[Prompt 1] Write out the four chart records below word for word, without the pictures.

And what do you think? Whilst tapping in my wants details I came across a piece about my old bookshop in Whitehaven. Surprised I was - certainly and flattered definitely. Thank you Anna Lucia. Sadly only 100% of what you said, is true. Just joking.
It is a fact that the old bookshop in many large, even Cathedral Towns is a dying institution. Towns are redeveloped, rents become too high and the High Streets are filled with a raft of cloned branches of Spec Savers, Holiday Tour Operators and Mobile Phone Companies. Who says Talk is cheap?
Like multi channel TV, reading habits are changing. 50 years ago, when I was a boy I saved up my five shillings a week pocket money for many weeks to buy a set of Chamber’s Encyclopaedias costing just £4.00 When I finally got to the old bookshop with a bag of small change, it had been sold. Now Encyclopaedias s are dead in the water, with new style so-called minimalist homes ( for that read - too small) all the information you could possibly need, is at your finger tips on a small plastic disc, or taken off the web.

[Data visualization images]

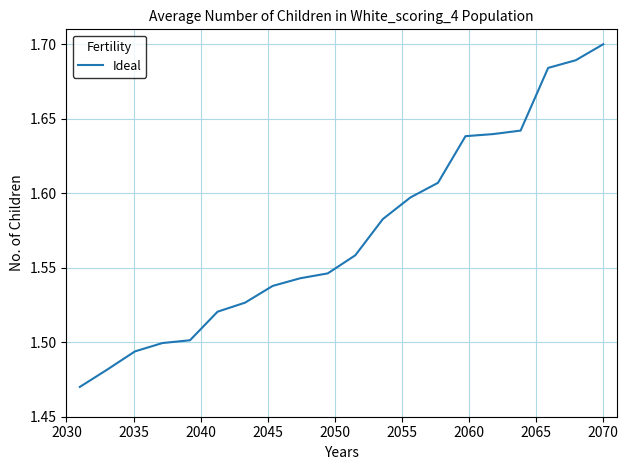

Does the chart display data point markers on the line(s)?

No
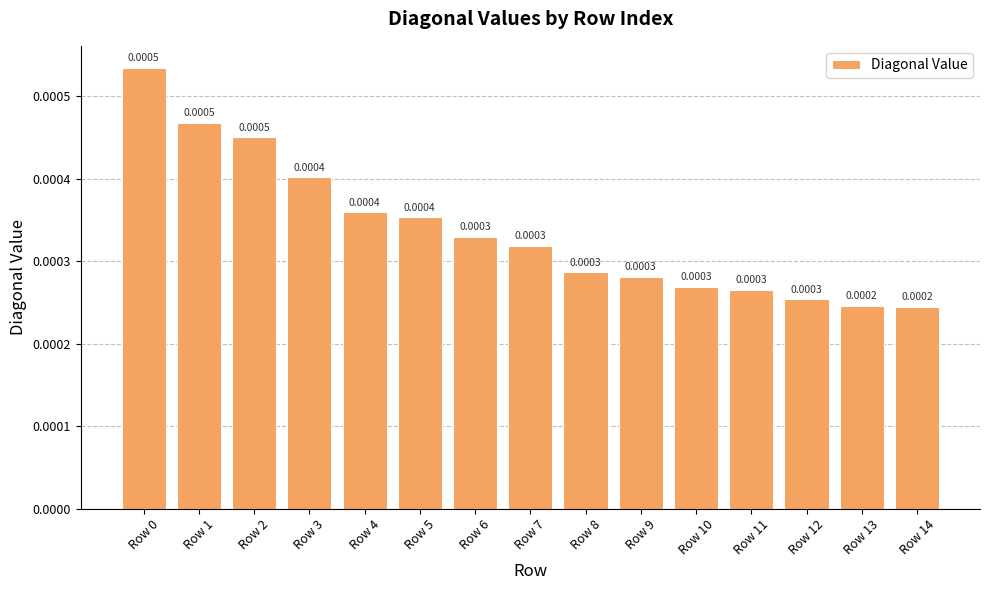

Between Row 14 and Row 12, which is larger?

Row 12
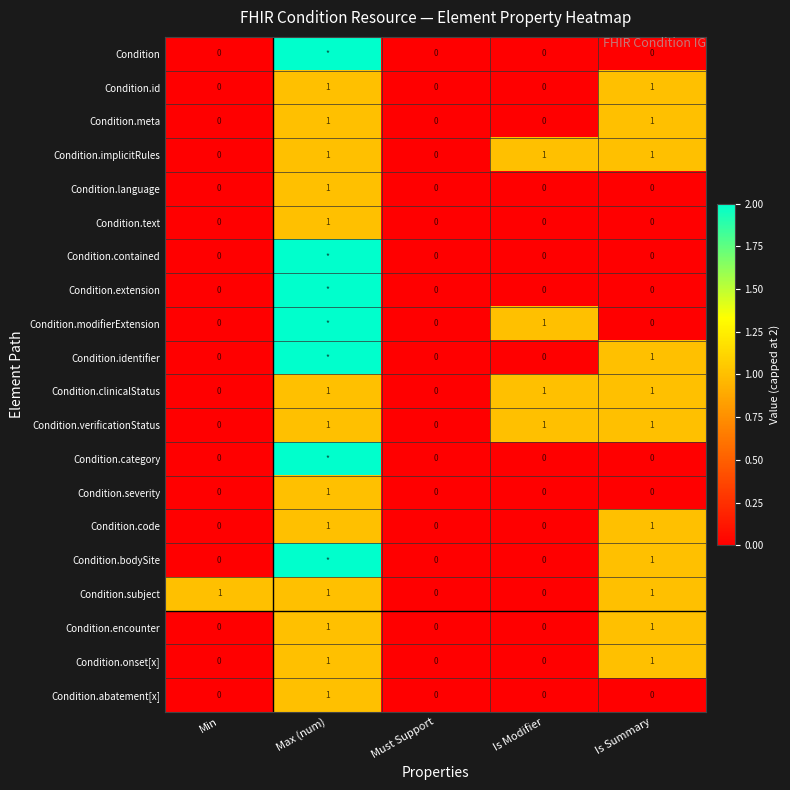

Is the value of Condition.subject at Is Summary greater than the value of Condition.onset[x] at Is Modifier?

Yes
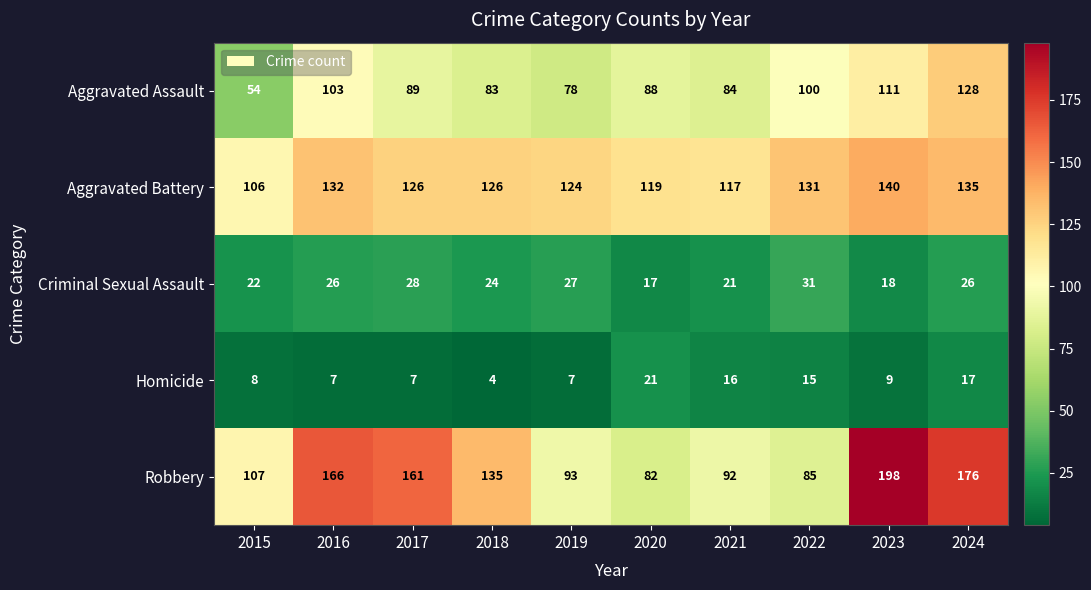

What is the difference between the second highest and second lowest values in the Criminal Sexual Assault series?

10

[Prompt 2] List the kinds of businesses that the bookshop passage says fill the High Streets.

[Written reply 1]
Does the chart display data point markers on the line(s)?

No

Between Row 14 and Row 12, which is larger?

Row 12

Is the value of Condition.subject at Is Summary greater than the value of Condition.onset[x] at Is Modifier?

Yes

What is the difference between the second highest and second lowest values in the Criminal Sexual Assault series?

10

[Written reply 2]
Spec Savers
Holiday Tour Operators
Mobile Phone Companies